August 3, 2021

The Wrong Clients

Fellow list member Alison Eaton wrote in with a follow-up question to my recent Strictly speaking... email.

I think you might find the ensuing thread helpful (shared with permission, lightly edited for clarity):

Alison

Jonathan love your posts. Are you saying here that a thing is worth what someone will pay for it?

Jonathan

Not exactly.

What something is worth is different to everyone who considers it.

What something is worth to Bob can be defined as “the maximum amount that Bob would pay for it” but that doesn’t mean that the thing is worth that same amount to Carol.

Does that help?

Alison

Yes thanks for clarifying. So if it is not worth enough to Bob, I might need to look to “John” if it is worth more to John.

Change the client not the price. I like it.

Jonathan

Exactly!

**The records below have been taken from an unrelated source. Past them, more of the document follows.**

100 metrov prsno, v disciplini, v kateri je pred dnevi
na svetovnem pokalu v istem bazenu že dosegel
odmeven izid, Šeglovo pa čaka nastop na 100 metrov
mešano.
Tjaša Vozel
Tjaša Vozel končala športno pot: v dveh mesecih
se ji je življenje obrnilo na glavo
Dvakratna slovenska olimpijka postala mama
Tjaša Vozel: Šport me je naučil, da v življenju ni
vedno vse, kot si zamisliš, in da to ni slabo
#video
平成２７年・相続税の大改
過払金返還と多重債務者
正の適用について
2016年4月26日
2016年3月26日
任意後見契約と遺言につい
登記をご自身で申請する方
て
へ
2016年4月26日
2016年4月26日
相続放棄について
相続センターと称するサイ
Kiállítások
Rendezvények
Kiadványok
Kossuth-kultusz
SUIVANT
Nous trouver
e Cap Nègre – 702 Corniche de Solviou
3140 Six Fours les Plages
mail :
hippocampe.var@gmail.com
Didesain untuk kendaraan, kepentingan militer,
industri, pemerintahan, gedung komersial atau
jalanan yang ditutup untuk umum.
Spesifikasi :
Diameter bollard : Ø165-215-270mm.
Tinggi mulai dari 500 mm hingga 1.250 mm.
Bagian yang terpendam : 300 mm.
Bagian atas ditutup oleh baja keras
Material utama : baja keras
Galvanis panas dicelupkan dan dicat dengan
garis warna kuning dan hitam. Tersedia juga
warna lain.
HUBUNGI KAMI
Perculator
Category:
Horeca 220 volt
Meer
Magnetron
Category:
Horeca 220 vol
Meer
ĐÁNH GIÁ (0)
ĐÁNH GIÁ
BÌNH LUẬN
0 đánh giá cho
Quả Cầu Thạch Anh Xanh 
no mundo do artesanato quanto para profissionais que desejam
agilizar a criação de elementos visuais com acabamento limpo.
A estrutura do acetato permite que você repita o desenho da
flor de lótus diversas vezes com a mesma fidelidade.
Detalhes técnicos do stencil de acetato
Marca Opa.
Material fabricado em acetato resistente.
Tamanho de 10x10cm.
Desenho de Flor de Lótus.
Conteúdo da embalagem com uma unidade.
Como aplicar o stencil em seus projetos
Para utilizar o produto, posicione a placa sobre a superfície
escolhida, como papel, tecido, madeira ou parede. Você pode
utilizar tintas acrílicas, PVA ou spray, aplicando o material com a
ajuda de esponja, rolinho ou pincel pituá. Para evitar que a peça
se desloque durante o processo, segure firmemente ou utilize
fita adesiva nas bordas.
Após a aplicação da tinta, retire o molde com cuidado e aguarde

Yes, change the client not the price.


The key takeaway here is that thoughts like “Clients need to pay me what I’m worth!” are usually misguided because they imply an objective definition of what something is worth.

If the clients you’re currently attracting are not willing to pay you what you think you are worth, the problem ISN’T that these clients need to be educated about how hard your job is, or shamed into paying you a living wage, or otherwise guilted into a price that is acceptable to you.

The real problem is that you are attracting the wrong kind of clients.